#### Brief
Rewrite each of the records below, replacing "green shrub" with "leafy bush" and leaving everything else unchanged.

==== Material to process ====

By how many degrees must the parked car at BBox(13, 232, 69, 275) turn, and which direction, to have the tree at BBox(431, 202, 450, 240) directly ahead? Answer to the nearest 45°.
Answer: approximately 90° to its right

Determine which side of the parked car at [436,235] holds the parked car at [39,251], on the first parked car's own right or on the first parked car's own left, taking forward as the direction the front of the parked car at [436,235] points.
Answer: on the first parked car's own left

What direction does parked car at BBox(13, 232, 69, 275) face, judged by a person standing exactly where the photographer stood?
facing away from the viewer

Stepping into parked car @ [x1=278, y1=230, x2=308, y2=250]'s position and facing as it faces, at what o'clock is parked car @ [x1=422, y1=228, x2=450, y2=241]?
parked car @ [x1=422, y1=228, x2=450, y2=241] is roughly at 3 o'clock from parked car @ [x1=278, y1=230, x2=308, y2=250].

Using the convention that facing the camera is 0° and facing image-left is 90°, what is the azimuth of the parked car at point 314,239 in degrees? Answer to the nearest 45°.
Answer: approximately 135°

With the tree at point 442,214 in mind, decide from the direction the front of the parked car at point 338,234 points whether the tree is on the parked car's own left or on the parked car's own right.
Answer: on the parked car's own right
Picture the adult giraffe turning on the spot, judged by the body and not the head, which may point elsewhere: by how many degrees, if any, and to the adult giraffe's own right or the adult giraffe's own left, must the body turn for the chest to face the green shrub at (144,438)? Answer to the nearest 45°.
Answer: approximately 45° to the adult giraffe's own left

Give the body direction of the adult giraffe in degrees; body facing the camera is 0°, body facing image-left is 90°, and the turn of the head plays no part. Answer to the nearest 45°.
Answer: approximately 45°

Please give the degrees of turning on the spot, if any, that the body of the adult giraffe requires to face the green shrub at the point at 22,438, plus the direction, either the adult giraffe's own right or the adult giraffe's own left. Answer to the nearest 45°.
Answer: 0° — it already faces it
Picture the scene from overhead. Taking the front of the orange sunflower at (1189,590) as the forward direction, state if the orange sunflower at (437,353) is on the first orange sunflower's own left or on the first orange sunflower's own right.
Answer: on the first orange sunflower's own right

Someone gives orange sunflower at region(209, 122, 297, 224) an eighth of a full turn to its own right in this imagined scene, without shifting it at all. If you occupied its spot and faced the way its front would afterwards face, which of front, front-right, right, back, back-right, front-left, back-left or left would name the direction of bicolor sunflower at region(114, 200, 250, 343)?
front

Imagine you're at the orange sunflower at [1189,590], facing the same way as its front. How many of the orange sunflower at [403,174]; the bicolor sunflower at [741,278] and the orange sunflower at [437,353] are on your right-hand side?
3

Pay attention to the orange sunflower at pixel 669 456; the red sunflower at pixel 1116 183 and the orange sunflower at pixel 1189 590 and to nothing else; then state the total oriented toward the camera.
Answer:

====

#### Answer
By how many degrees must the parked car at BBox(13, 232, 69, 275) turn, and which direction, to have the tree at BBox(431, 202, 450, 240) directly ahead? Answer to the nearest 45°.
Answer: approximately 90° to its right

Determine which side of the parked car at [436,235] holds the parked car at [39,251], on the first parked car's own right or on the first parked car's own left, taking forward as the direction the front of the parked car at [436,235] points.
Answer: on the first parked car's own left

What direction does parked car at BBox(13, 232, 69, 275) face, judged by a person standing exactly where the photographer stood?
facing away from the viewer

Stepping into parked car @ [x1=278, y1=230, x2=308, y2=250]'s position and facing as it faces, at what o'clock is parked car @ [x1=422, y1=228, x2=450, y2=241]?
parked car @ [x1=422, y1=228, x2=450, y2=241] is roughly at 3 o'clock from parked car @ [x1=278, y1=230, x2=308, y2=250].

Using the convention that facing the camera is 0° and facing image-left is 90°, what is the azimuth of the parked car at point 314,239 in degrees? Answer to the nearest 45°.
Answer: approximately 135°

With the tree at point 442,214 in mind, decide from the direction the front of the parked car at point 338,234 points whether the tree is on the parked car's own left or on the parked car's own right.
Answer: on the parked car's own right
Picture the adult giraffe turning on the spot, judged by the body and not the head, which may point elsewhere: by how many degrees, if any, and to the adult giraffe's own right or the adult giraffe's own left, must the body turn for the chest to face the leafy bush at (144,438)? Answer to the nearest 45°.
Answer: approximately 45° to the adult giraffe's own left

Give the body direction of the adult giraffe in degrees; body facing the camera is 0°, body facing image-left is 90°, and the turn of the head plays no part. Answer to the nearest 45°.
Answer: approximately 45°

Please give the degrees of turning on the spot, if any, that the body of the adult giraffe requires to face the leafy bush at the point at 22,438, plus the direction, either the adult giraffe's own right or the adult giraffe's own left. Answer to the nearest 45°.
Answer: 0° — it already faces it
Picture the scene from overhead. Taking the front of the orange sunflower at (1189,590) as the forward direction, state if the orange sunflower at (437,353) is on the first orange sunflower's own left or on the first orange sunflower's own right.
Answer: on the first orange sunflower's own right

Someone gives orange sunflower at region(209, 122, 297, 224) an eighth of a full turn to its own right in this imagined scene, without shifting it at all. If you occupied its spot and faced the way its front would afterwards face, which of front, front-right, right, back, back-right, front-left, back-left or left would name the direction of bicolor sunflower at region(114, 200, 250, 343)?
front

Imagine you're at the orange sunflower at [1189,590], facing the same way as its front. How many of the orange sunflower at [403,174]; the bicolor sunflower at [741,278] and the orange sunflower at [437,353] are on your right-hand side?
3

Pay attention to the orange sunflower at pixel 669 456; the red sunflower at pixel 1116 183 and the orange sunflower at pixel 1189 590 and to nothing else; then state the total oriented toward the camera.
Answer:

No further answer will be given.